Los datos biográficos son conocidos y apenas procederá su recordatorio somero. Nacido en 1937, en mitad de la guerra civil, y nada menos que en la cruel Granada de García Lorca, orientó sus estudios, a partir de 1954, hacia el Derecho, licenciándose en su ciudad natal y doctorándose en Madrid. Fue Catedrático de Laboral, primero (1970) en Salamanca y desde 1975 en su tierra. En la transición se metió en política, siendo Senador en 1977 (con participación activa en la elaboración de la Constitución, sobre todo en la etapa final, la de la Comisión Mixta de otoño de 1978, cuando los verdaderos autores, el Senador Fernando Abril y el Diputado Alfonso Guerra, se cansaron de estar emboscados entre bambalinas y asumieron el protagonismo directo) y Diputado en 1979. Luego volvió a su alma mater, de la que llegó a ser, sucediendo a Antonio Gallego Morell, nada menos que Rector (1983-1989). A partir de entonces, y aunque no se le quitó el apetito por la actividad pública, se supo recoger en su vida más privada y familiar: le encontró el gusto a eso que Pío Baroja llamaba las horas solitarias. El fallecimiento le llegó el pasado día 3.

 

Representativo (representativo de lo mejor, se insiste) por muchos motivos.
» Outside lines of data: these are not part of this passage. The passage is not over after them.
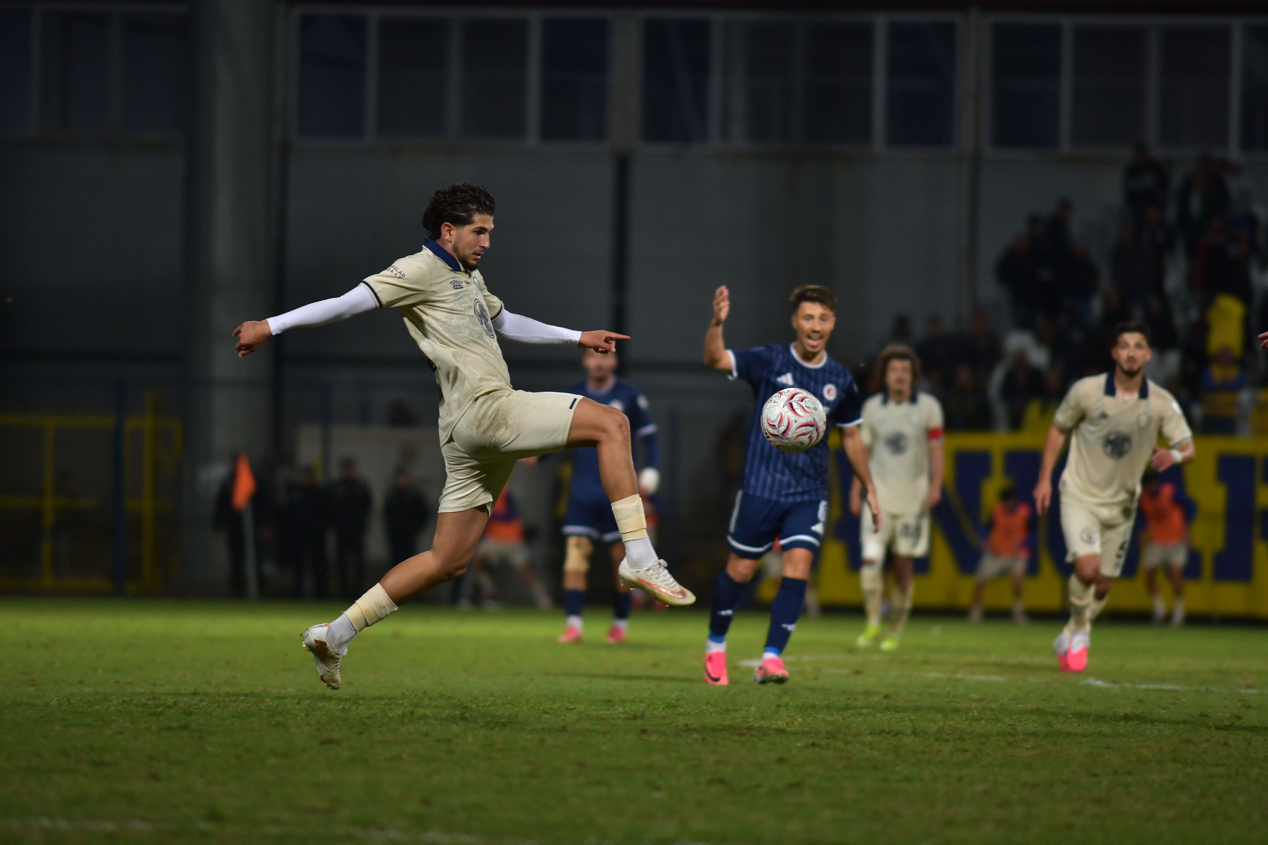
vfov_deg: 4.6
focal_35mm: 300
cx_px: 634
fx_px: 10566
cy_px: 422
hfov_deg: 6.9
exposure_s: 1/1000
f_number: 4
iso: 1000
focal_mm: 300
Representativo, en primer lugar, porque en su peripecia convivió una estirpe ilustrada “pata negra” (nieto de Don Jerónimo Vida y Vilches, jurista de primer orden en la época de la restauración y sobre todo propietario del Carmen de la Victoria, hoy el alojamiento con el que la Universidad de Granada agasaja a sus invitados, e hijo del Doctor José Vida Linbán, pediatra muy connotado) y también la tristeza de una sociedad indefensa, donde faltaban los cuidados más elementales: su madre murió pocos días después del parto y su padre antes de que él cumpliera los veinte, quedándose así huérfano a edad tempranísima. Lo más excelso y lo más sórdido: todo en uno.
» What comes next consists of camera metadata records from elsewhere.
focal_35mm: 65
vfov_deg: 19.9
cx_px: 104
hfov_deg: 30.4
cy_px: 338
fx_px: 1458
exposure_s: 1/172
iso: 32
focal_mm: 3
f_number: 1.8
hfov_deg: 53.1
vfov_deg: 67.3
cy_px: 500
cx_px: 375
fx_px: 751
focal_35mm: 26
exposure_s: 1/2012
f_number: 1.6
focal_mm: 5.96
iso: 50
Representativo, segundo, por haber vivido y estudiado, en los años sesenta, en el franquismo pero también en plena fase de apertura de las mentalidades, nada menos que en el Colegio Mayor César Carlos, en Madrid, que fue, vistas las cosas con la perspectiva de la historia, la gran cantera de las élites funcionantes y académicas de la época, no sólo en materias jurídicas. El viverode la intelectualidad de la transición a la democracia.
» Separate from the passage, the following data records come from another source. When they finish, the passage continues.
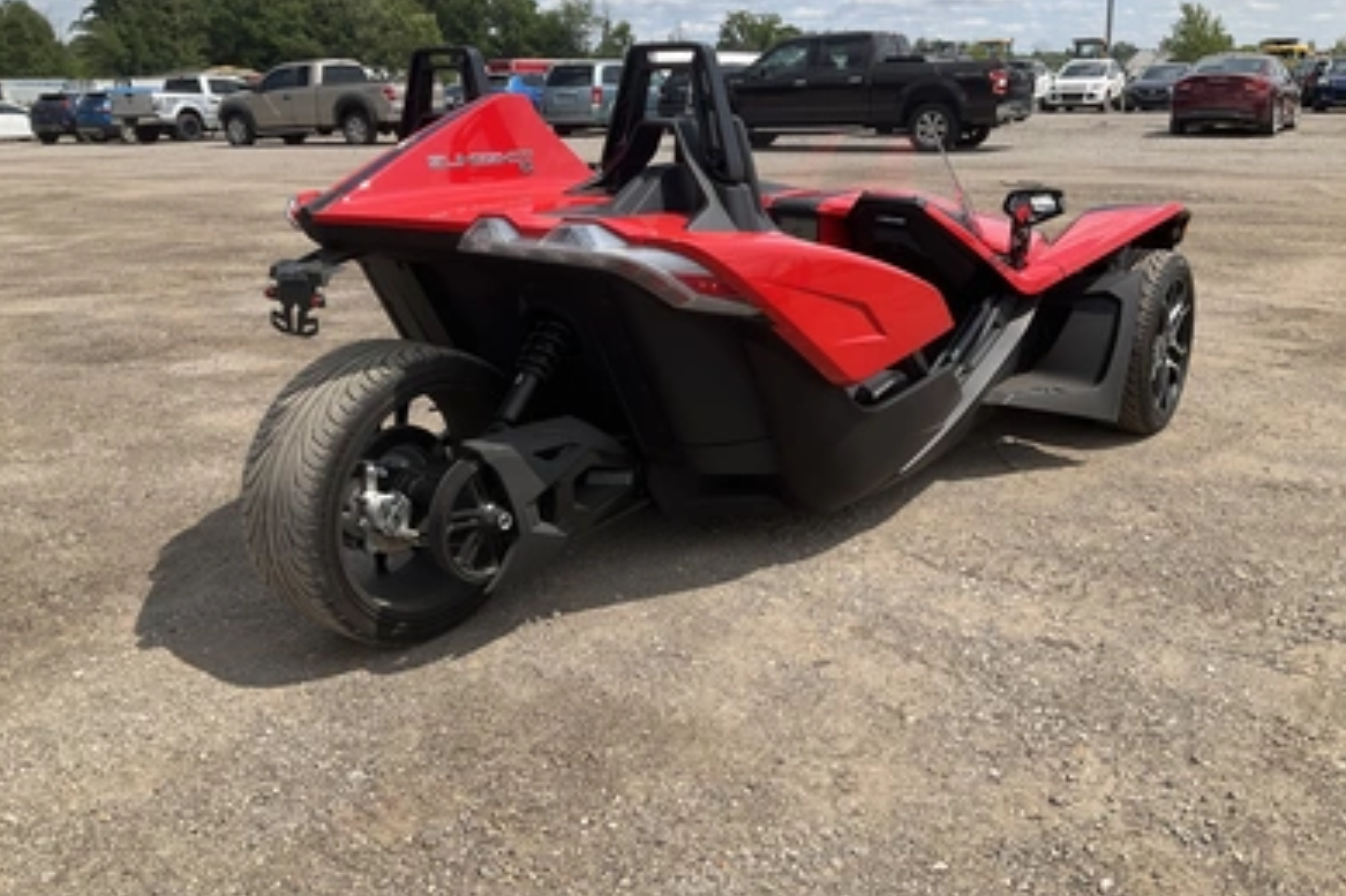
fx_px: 1159
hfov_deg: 60.3
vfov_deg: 42.2
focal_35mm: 31
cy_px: 398
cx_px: 671
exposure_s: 1/1675
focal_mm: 3
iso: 25
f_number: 1.8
Representativo, tercero, de una generación que, a partir de 1975, tuvo la ocurrencia (con ojos de hoy sería algo rayano en la inconsciencia más absoluta) de abandonar sus actividades profesionales para apuntarse en un partido -todo un acto de sacrificio, comparable a las más abnegados- y presentarse en una lista electoral. Y representativo también, una vez que dichas entidades degeneraron y se convirtieron en las caricaturas de sí mismas que hoy son, de lo que esas personas sufrieron estando ahí presas, hasta que finalmente dieron el paso de abandonar. Desengaño es la palabra del barroco. Desencanto, si queremos decirlo con el título de la famosa película de 1976 sobre Leopoldo Panero y su familia.

Representativo, cuarto, de la mezcla nada sencilla entre el compromiso con una determinada sociedad y el despego hacia ella, cuando no la antipatía abierta. Pepe Vida era, sí, un huraño, en el sentido de un desubicado en un entorno al que quería servir pero con el que en muchas ocasiones no se sentía identificado. Ni en el franquismo ni, ay, tampoco en la democracia, en la que en ocasiones vivió, vamos a hablar sin rodeos, como un exiliado interior.

Pero representativo, se insiste, y dentro de tanto complexio oppositorum, de lo mejor. De lo más noble. De lo menos interesado en lo material y en el deseo de apuntarse medallas mediáticas (por no hablar de su mujer e hijos, discretos hasta el límite de la invisibilidad). De lo más coherente intelectualmente: su baja en el partido en el que tan dignamente había militado lo cualifica en el primero de los niveles. De lo más selecto a la hora -dificilísima, por lo que vemos a diario, porque defenderse de los aduladores tiene mucho más mérito que hacerlo de los enemigos encarnizados- de elegir colaboradores: hizo Vicerrector a Juan José Ruiz-Rico y eso lo dice todo. Al lado de tantos méritos, los nada amables repliegues de su carácter, al modo de un Baroja del Genil (río por río, nada que envidiar al Bidasoa), quizá debidos a las carencias de su infancia y juventud, no sólo resultan perdonables -era, además, una persona buena-, sino que sin ellos no habría sido el que fue.